Il s’agit d’une démarche certes modeste, mais très ciblée et pragmatique, et c’est précisément pour cette raison qu’elle apportera certainement quelque chose. Au-delà, il faut poursuivre la réflexion sur les moyens à mettre en place pour faire émerger les champions français de demain. Les réponses, comme le montre l’initiative du Comité Richelieu, ne viennent pas forcément de l’Etat.
Le site du Comité Richelieu: http://www.comite-richelieu.com

2 réflexions au sujet de « Faire émerger de nouveaux leaders mondiaux en Europe »

  1. Exact: toute « protection » pose effectivement un risque de mauvaise habitude et de fragilisation, et rien de tel que de se frotter à la concurrence. Toutefois, l’idée de forcer une partie des marchés publics pour les petites entreprises reste à étudier, en se méfiant naturellement des effets pervers. Ce n’est pas naturellement que les petites entreprises soient mieux que les grandes. C’est simplement reconnaître que le système tend à les exclure systématiquement, et que le-dit système le paie très cher en retour. La discrimination positive sans doute pas, un peu d’oxygène probablement oui…

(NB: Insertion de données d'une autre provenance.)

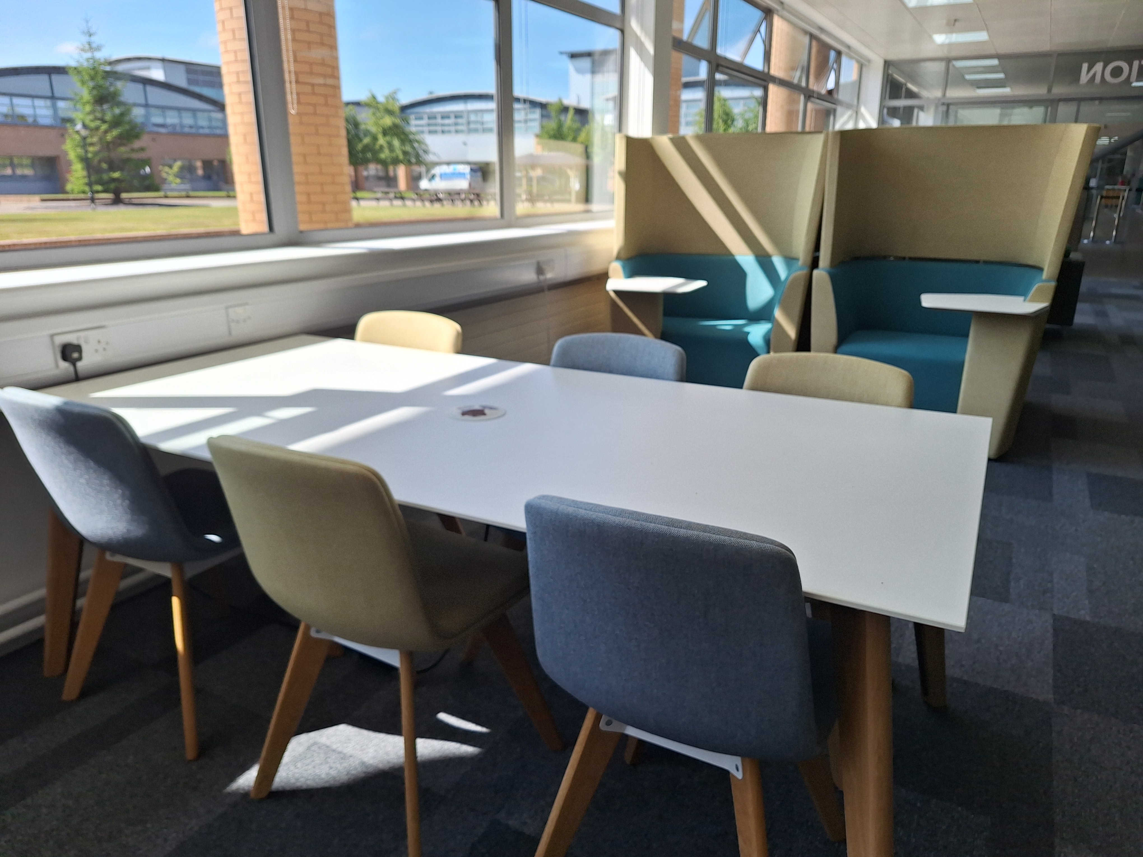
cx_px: 572
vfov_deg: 58.9
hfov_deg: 73.9
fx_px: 759
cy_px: 428
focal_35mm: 23
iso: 40
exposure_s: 1/1110
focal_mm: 5.54
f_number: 1.8
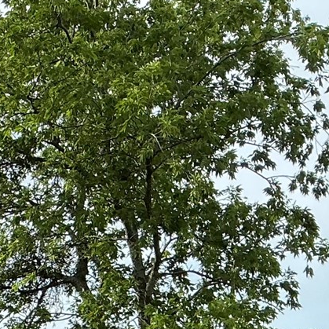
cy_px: 559
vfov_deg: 13.2
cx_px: -387
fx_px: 1301
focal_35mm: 121
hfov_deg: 12.3
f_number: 1.8
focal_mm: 3
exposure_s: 1/473
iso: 25
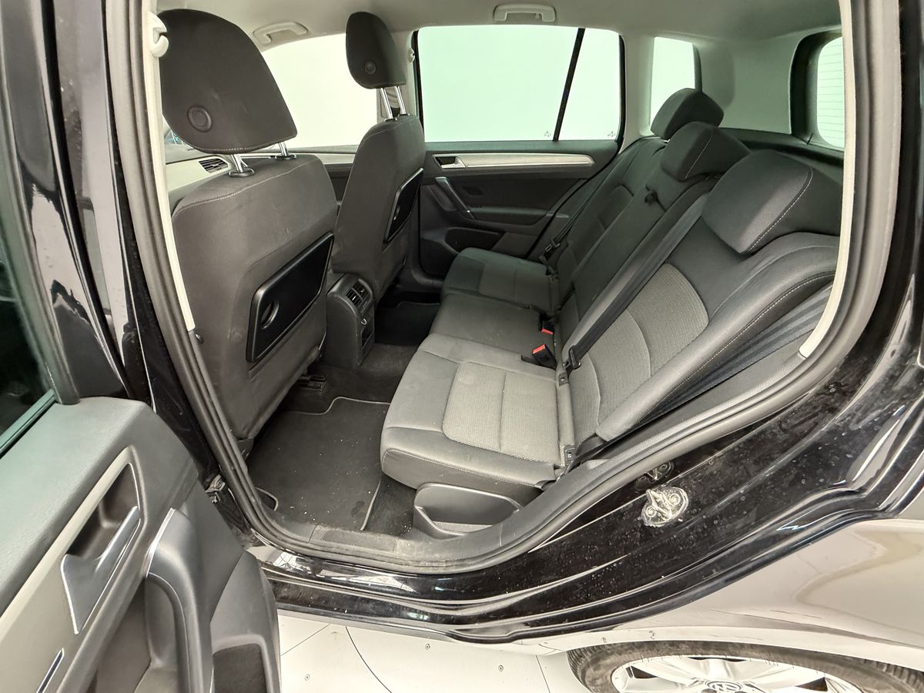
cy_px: 346
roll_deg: +1.2
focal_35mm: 14
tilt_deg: -37.3
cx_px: 462
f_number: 2.2
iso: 640
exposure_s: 1/60
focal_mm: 2.22
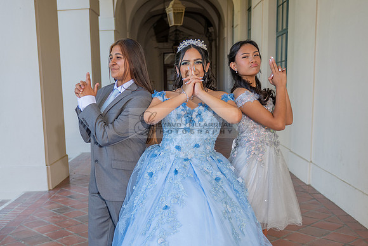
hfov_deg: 41.9
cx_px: 134
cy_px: 175
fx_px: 476
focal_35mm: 47
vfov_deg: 28.6
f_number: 3.2
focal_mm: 31
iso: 200
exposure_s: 1/200
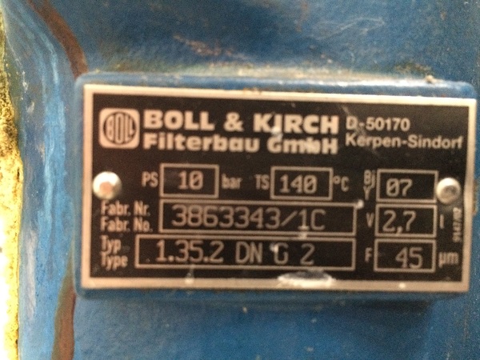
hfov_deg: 61.7
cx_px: 240
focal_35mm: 29
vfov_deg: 48.2
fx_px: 402
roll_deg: -0.2
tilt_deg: -2.5
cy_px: 180
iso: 640
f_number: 2.2
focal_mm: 4.15
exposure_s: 1/17
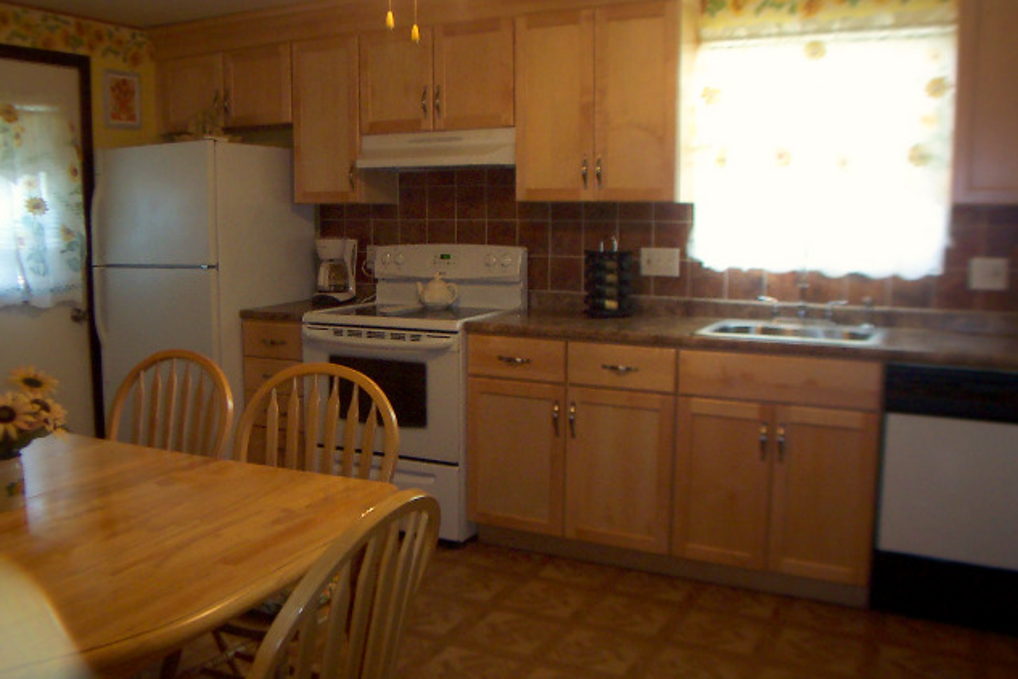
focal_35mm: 45
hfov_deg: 43.5
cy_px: 321
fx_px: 1272
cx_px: 441
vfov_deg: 29.9
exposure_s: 1/30
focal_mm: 8
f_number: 2.8
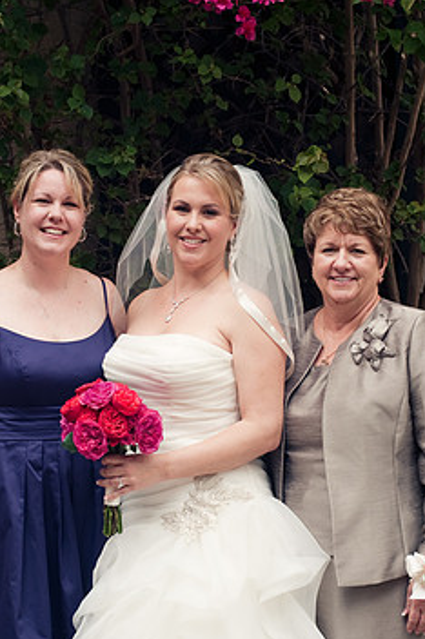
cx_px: 199
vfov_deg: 31.3
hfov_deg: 21.2
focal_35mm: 64
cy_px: 390
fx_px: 1135
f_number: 5.6
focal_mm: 50
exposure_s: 1/250
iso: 400
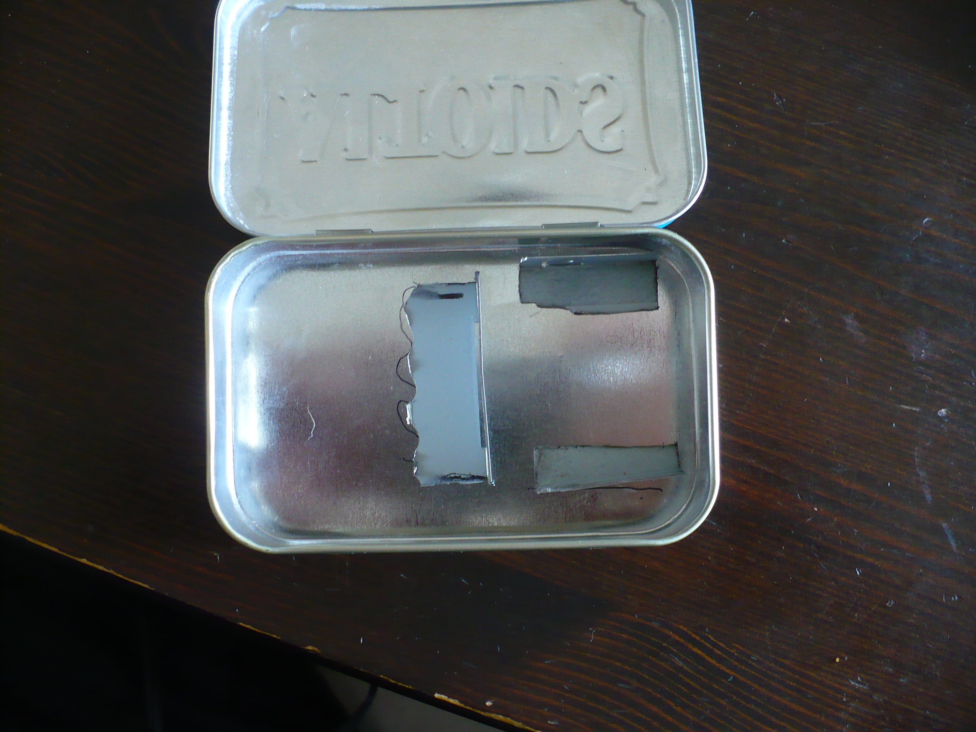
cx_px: 488
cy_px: 366
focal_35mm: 37
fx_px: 1043
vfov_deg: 38.7
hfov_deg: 50.1
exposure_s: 1/8
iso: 200
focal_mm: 6.1
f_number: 2.8
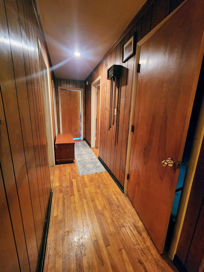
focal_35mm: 13
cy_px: 136
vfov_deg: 106.2
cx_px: 102
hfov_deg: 89.9
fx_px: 102
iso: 800
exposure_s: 1/24
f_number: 2.2
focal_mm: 2.2
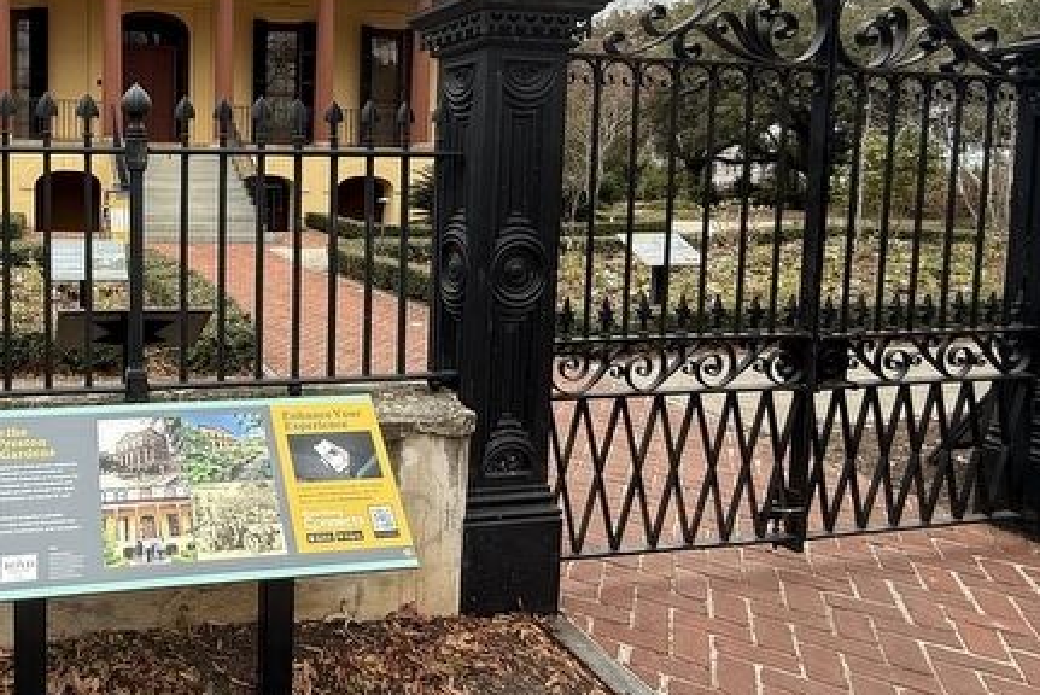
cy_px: 234
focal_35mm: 27
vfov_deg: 47.3
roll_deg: -2.2
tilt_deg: -3.1
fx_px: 780
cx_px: 193
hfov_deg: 61.2
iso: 50
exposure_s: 1/166
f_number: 2.2
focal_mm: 2.22
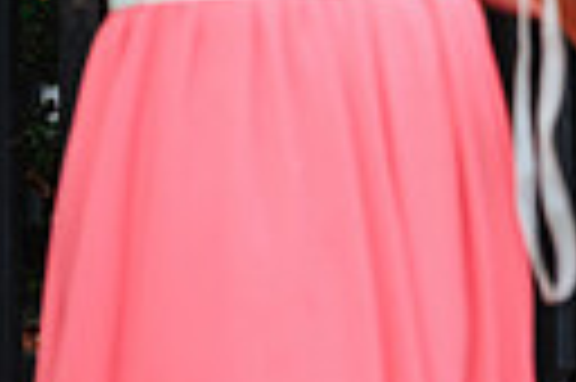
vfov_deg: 1.8
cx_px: 567
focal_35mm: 752
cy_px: -335
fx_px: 12017
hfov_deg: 2.7
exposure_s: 1/320
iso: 800
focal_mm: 110.6
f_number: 3.2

  2. Cette analyse est intéressante. Mais imposer aux marchés publics de faire travailler les petites sociétés pourra se retourner contre le système. Les marchés sont mondiaux. Les petites sociétés innovantes doivent prendre le marché mondial comme champ d’action : c’est une clé du succès pour réussir. Une plus grande facilité à travailler avec les services publics va les inciter à retarder à plus tard l’inévitable attaque du marché mondial. Elles prendront de mauvaises habitudes qui les limiteront dans leur succès… Le « small business act » se situait à une autre époque où les marchés étaient locaux.